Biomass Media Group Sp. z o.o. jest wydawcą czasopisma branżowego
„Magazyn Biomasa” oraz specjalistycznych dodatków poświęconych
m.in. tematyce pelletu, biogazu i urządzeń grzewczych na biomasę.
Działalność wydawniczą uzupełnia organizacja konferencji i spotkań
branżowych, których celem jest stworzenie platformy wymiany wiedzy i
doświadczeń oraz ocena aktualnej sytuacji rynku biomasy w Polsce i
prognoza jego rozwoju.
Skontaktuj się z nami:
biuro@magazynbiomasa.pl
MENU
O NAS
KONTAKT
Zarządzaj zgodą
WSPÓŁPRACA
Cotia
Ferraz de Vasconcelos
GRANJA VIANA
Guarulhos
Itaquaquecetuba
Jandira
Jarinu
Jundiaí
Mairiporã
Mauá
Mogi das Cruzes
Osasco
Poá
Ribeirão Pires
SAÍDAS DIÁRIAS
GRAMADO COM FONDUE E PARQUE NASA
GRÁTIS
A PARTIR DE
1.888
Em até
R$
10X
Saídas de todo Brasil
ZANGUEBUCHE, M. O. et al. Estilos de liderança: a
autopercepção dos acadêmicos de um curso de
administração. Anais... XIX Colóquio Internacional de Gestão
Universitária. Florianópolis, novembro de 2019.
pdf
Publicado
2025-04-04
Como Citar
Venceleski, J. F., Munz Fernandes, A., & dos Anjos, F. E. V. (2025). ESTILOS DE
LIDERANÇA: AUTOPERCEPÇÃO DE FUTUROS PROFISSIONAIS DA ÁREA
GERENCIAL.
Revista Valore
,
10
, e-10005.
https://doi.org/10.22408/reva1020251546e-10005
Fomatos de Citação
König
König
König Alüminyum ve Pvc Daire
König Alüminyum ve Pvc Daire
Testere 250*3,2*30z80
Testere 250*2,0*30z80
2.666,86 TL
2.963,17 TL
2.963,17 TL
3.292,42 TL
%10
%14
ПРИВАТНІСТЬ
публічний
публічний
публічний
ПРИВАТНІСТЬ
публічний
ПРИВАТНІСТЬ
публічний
──────
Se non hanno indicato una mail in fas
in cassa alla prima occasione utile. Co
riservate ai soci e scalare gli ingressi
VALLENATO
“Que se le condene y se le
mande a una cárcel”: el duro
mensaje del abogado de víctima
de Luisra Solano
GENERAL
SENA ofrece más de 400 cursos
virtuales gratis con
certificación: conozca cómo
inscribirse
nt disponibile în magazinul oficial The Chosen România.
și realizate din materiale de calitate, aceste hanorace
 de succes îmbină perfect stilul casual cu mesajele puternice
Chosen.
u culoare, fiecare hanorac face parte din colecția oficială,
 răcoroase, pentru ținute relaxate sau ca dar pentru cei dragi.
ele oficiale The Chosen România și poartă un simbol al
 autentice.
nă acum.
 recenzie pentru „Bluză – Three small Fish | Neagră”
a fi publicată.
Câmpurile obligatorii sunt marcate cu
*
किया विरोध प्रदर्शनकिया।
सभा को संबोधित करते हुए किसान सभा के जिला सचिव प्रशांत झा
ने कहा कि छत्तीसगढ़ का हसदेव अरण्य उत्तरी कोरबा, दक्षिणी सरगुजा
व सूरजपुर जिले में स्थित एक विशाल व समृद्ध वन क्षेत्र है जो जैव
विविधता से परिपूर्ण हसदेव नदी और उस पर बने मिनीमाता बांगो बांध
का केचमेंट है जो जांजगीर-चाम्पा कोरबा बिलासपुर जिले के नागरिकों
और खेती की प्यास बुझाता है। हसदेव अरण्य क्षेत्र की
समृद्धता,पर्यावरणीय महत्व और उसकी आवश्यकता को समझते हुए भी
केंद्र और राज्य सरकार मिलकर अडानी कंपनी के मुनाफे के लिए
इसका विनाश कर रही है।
──────
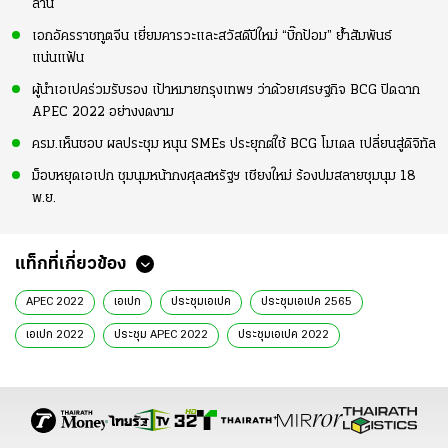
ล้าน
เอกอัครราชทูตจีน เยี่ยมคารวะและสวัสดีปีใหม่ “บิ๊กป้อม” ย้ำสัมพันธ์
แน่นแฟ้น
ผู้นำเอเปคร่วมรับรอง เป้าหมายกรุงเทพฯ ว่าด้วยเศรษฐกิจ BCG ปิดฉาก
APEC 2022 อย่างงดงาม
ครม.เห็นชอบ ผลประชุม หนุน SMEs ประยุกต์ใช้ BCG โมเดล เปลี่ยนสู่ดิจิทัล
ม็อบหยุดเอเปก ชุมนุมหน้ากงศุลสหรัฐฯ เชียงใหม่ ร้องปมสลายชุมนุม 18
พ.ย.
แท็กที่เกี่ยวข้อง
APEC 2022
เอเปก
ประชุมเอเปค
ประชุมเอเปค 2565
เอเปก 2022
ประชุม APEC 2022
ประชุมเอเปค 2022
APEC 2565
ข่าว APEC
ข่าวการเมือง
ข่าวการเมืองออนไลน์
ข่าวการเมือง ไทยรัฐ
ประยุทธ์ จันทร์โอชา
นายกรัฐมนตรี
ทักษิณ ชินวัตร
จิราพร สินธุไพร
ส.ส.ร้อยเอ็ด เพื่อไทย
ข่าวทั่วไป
──────
→ REQUIRED ACTION
Please write out again the rows from the line with "Se non hanno indicato una mail in fas" up to and including the line with "व सूरजपुर जिले", swapping "VALLENATO" for "CUMBIA" and leaving everything else unchanged.

→ ANSWER SPACE
Se non hanno indicato una mail in fas
in cassa alla prima occasione utile. Co
riservate ai soci e scalare gli ingressi
CUMBIA
“Que se le condene y se le
mande a una cárcel”: el duro
mensaje del abogado de víctima
de Luisra Solano
GENERAL
SENA ofrece más de 400 cursos
virtuales gratis con
certificación: conozca cómo
inscribirse
nt disponibile în magazinul oficial The Chosen România.
și realizate din materiale de calitate, aceste hanorace
 de succes îmbină perfect stilul casual cu mesajele puternice
Chosen.
u culoare, fiecare hanorac face parte din colecția oficială,
 răcoroase, pentru ținute relaxate sau ca dar pentru cei dragi.
ele oficiale The Chosen România și poartă un simbol al
 autentice.
nă acum.
 recenzie pentru „Bluză – Three small Fish | Neagră”
a fi publicată.
Câmpurile obligatorii sunt marcate cu
*
किया विरोध प्रदर्शनकिया।
सभा को संबोधित करते हुए किसान सभा के जिला सचिव प्रशांत झा
ने कहा कि छत्तीसगढ़ का हसदेव अरण्य उत्तरी कोरबा, दक्षिणी सरगुजा
व सूरजपुर जिले में स्थित एक विशाल व समृद्ध वन क्षेत्र है जो जैव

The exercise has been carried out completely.